Will there come a time – or has the time actually already arrived – when employers may simply require employees to use their own personal computers rather than one the company provides?
IT Business Edge dives in with a long analysis of the pros and cons of employee-owned computers. First off, why is this happening?
1) Workers want to bring their consumer experience with computing into the workplace.
2) More people than ever work from home or from the road.
3) There are a lot of old corporate machines out there, and IT budgets have been too tight to replace them.
4) Companies are looking to cut costs in ways they might not have considered before.
In one Gartner survey, 40 percent of IT managers said they have some kind of policy governing use of employee-owned computers. Citrix Systems is one such business. As a company spokesperson put it, “All we were doing was formalizing and controlling this – and promoting it. People are happier, we think there’s less risk – and we think there’s financial savings in it for Citrix.”

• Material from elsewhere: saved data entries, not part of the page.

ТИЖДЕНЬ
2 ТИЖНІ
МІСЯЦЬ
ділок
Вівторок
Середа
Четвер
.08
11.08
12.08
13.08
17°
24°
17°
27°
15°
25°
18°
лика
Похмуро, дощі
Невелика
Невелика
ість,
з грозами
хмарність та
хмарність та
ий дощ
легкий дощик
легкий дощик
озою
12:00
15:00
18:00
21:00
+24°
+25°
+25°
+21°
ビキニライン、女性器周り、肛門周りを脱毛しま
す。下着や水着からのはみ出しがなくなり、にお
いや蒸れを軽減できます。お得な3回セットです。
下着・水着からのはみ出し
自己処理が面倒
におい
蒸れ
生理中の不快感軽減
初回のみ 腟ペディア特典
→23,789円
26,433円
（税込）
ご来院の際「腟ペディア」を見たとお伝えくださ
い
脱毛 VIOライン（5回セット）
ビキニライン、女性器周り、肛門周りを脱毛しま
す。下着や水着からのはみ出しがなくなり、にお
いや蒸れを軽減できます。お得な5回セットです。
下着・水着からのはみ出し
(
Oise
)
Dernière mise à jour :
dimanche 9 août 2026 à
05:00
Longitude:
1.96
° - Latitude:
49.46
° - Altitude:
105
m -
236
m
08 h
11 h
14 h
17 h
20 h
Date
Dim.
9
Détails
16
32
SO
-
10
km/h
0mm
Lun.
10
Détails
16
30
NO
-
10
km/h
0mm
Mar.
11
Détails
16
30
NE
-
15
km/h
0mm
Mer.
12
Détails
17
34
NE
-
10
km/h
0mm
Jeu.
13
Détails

Today, IBET says, 10 percent of workers use their own computers, usually notebooks, and the number will climb to 14 percent by the middle of next year. That’s true at Citrix. While 20 percent of its employees expressed interest in the program, so far only about 10 percent take part.
Still, there are issues to be worked through. For example:
1) If the company pays $1,000 toward a PC and the worker pays $1,500 to upgrade it, who has more control of it?
2) What about licensing?
3) Does the company have any say into a worker’s possibly inappropriate personal activities?
Issues of data security, liability, and corporate culture shifts abound. Have you been talking all this over at your business?